#### Record extracts
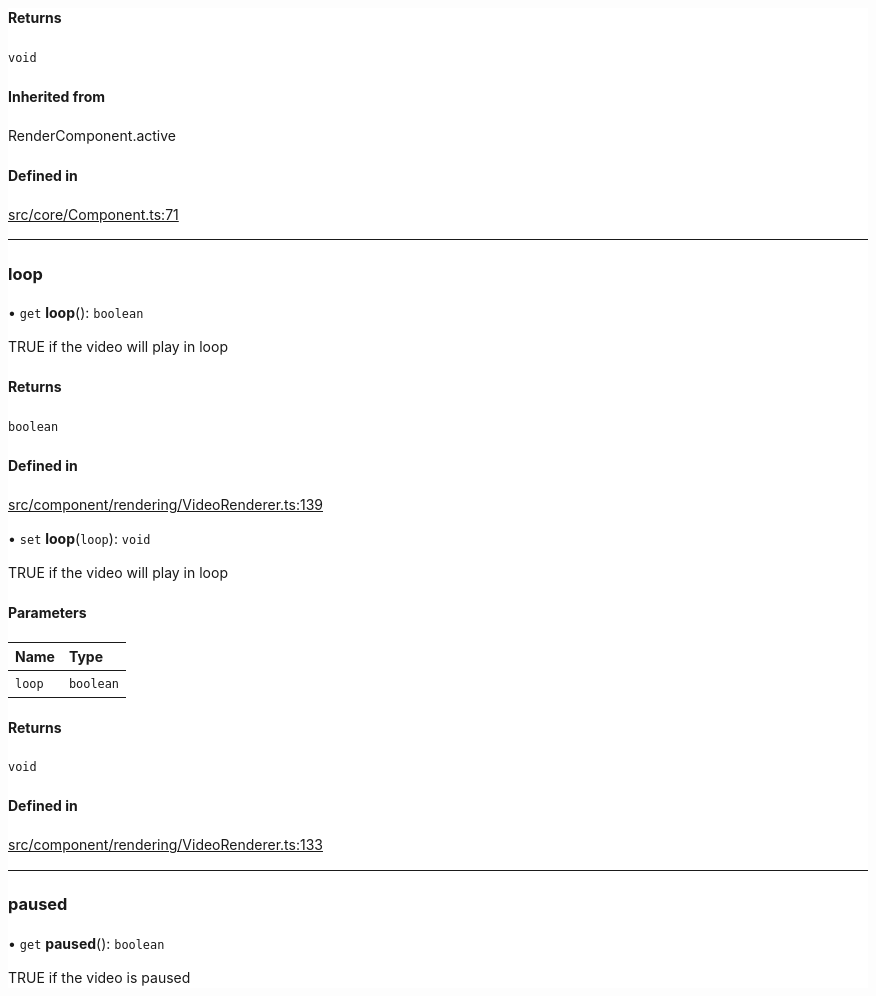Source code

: #### Returns

`void`

#### Inherited from

RenderComponent.active

#### Defined in

[src/core/Component.ts:71](https://github.com/angry-pixel-studio/angry-pixel-engine/blob/93d7d6a/src/core/Component.ts#L71)

___

### loop

• `get` **loop**(): `boolean`

TRUE if the video will play in loop

#### Returns

`boolean`

#### Defined in

[src/component/rendering/VideoRenderer.ts:139](https://github.com/angry-pixel-studio/angry-pixel-engine/blob/93d7d6a/src/component/rendering/VideoRenderer.ts#L139)

• `set` **loop**(`loop`): `void`

TRUE if the video will play in loop

#### Parameters

| Name | Type |
| :------ | :------ |
| `loop` | `boolean` |

#### Returns

`void`

#### Defined in

[src/component/rendering/VideoRenderer.ts:133](https://github.com/angry-pixel-studio/angry-pixel-engine/blob/93d7d6a/src/component/rendering/VideoRenderer.ts#L133)

___

### paused

• `get` **paused**(): `boolean`

TRUE if the video is paused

#### Description of the task
Nothing should appear in the answer except the lines from the one with "#### Parameters" through the final line of the records, written exactly.

#### Response area
#### Parameters

| Name | Type |
| :------ | :------ |
| `loop` | `boolean` |

#### Returns

`void`

#### Defined in

[src/component/rendering/VideoRenderer.ts:133](https://github.com/angry-pixel-studio/angry-pixel-engine/blob/93d7d6a/src/component/rendering/VideoRenderer.ts#L133)

___

### paused

• `get` **paused**(): `boolean`

TRUE if the video is paused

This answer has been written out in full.